--- Work task ---
An exact transcription of all the data is required, with every image removed.

--- Provided data ---
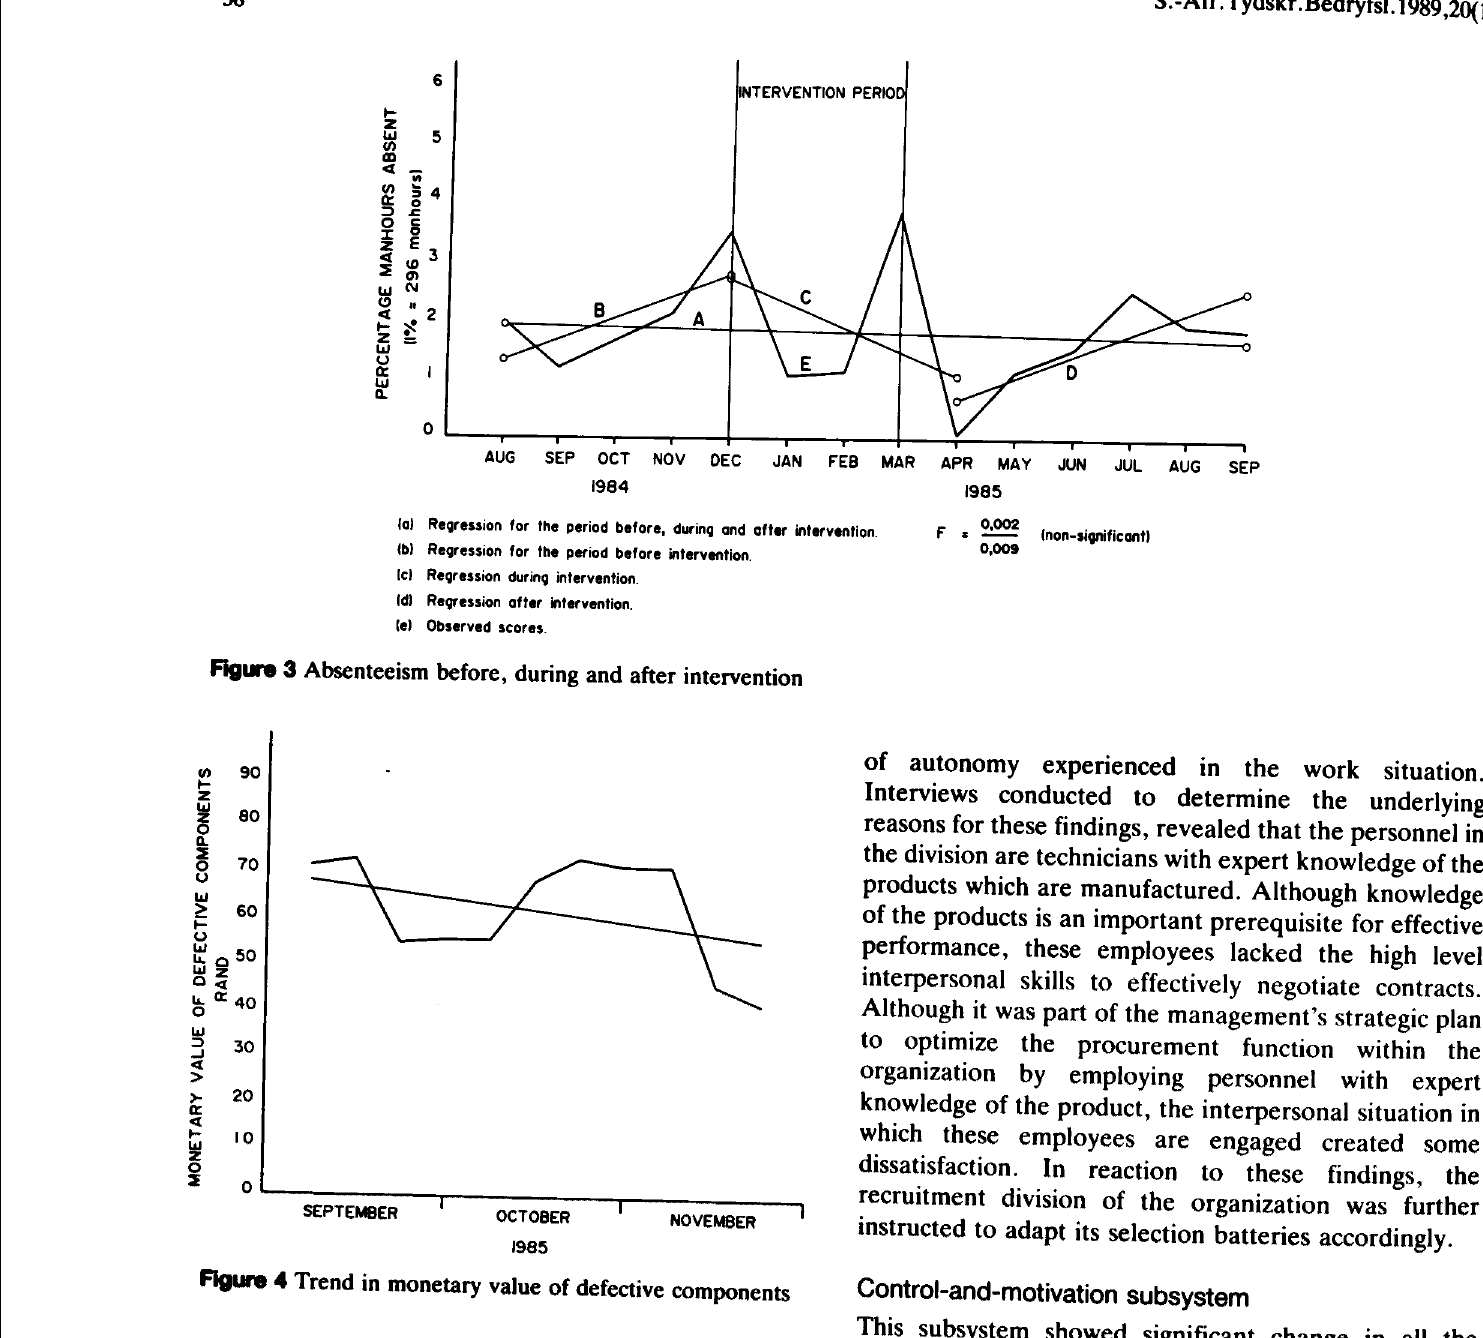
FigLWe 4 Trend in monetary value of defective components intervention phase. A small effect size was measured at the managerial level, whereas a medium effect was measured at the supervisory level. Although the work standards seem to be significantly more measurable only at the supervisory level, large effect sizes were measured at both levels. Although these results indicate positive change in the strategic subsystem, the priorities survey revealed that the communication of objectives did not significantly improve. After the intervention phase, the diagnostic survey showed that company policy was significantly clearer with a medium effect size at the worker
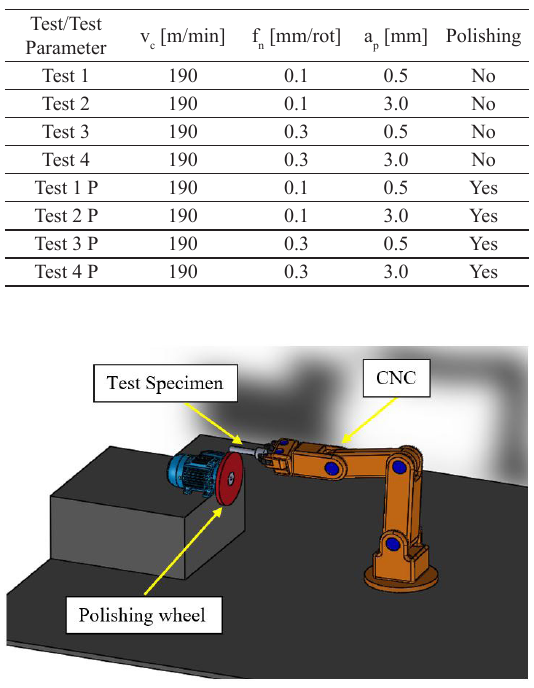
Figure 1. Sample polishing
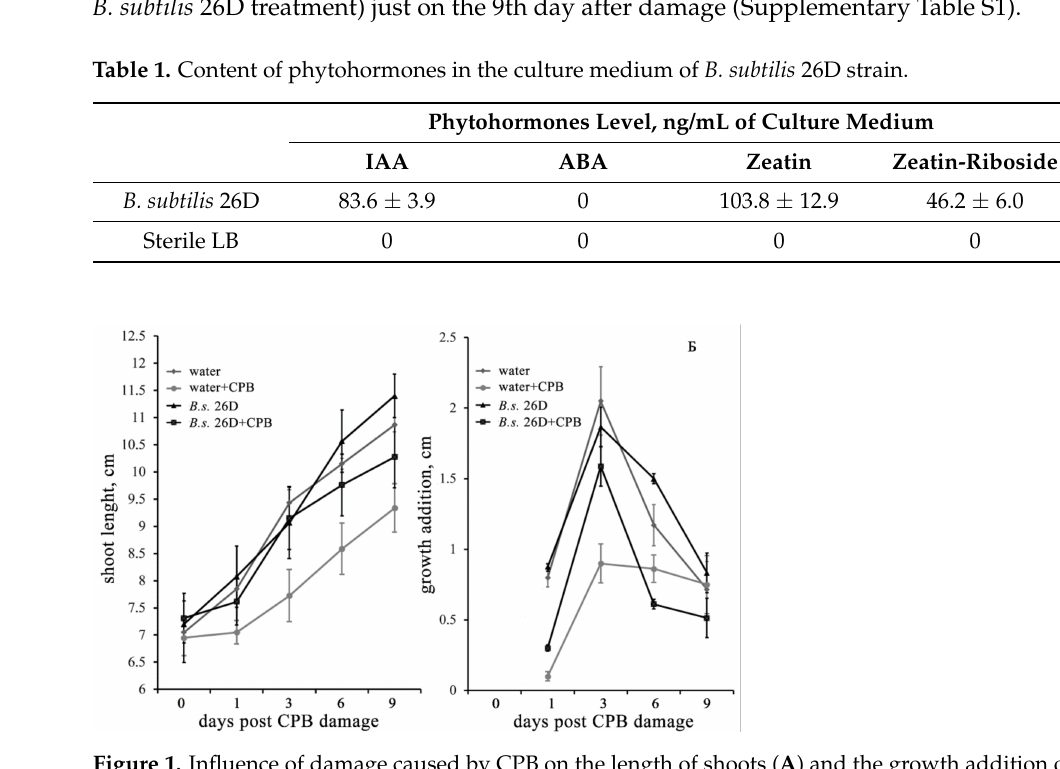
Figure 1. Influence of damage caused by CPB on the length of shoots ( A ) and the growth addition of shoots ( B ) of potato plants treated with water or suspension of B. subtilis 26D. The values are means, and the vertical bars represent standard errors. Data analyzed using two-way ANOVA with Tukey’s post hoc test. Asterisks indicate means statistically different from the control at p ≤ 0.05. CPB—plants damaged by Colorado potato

--- Reply to the task ---
FigLWe 4 Trend in monetary value of defective components intervention phase. A small effect size was measured at the managerial level, whereas a medium effect was measured at the supervisory level. Although the work standards seem to be significantly more measurable only at the supervisory level, large effect sizes were measured at both levels. Although these results indicate positive change in the strategic subsystem, the priorities survey revealed that the communication of objectives did not significantly improve. After the intervention phase, the diagnostic survey showed that company policy was significantly clearer with a medium effect size at the worker
Figure 1. Sample polishing
Figure 1. Influence of damage caused by CPB on the length of shoots ( A ) and the growth addition of shoots ( B ) of potato plants treated with water or suspension of B. subtilis 26D. The values are means, and the vertical bars represent standard errors. Data analyzed using two-way ANOVA with Tukey’s post hoc test. Asterisks indicate means statistically different from the control at p ≤ 0.05. CPB—plants damaged by Colorado potato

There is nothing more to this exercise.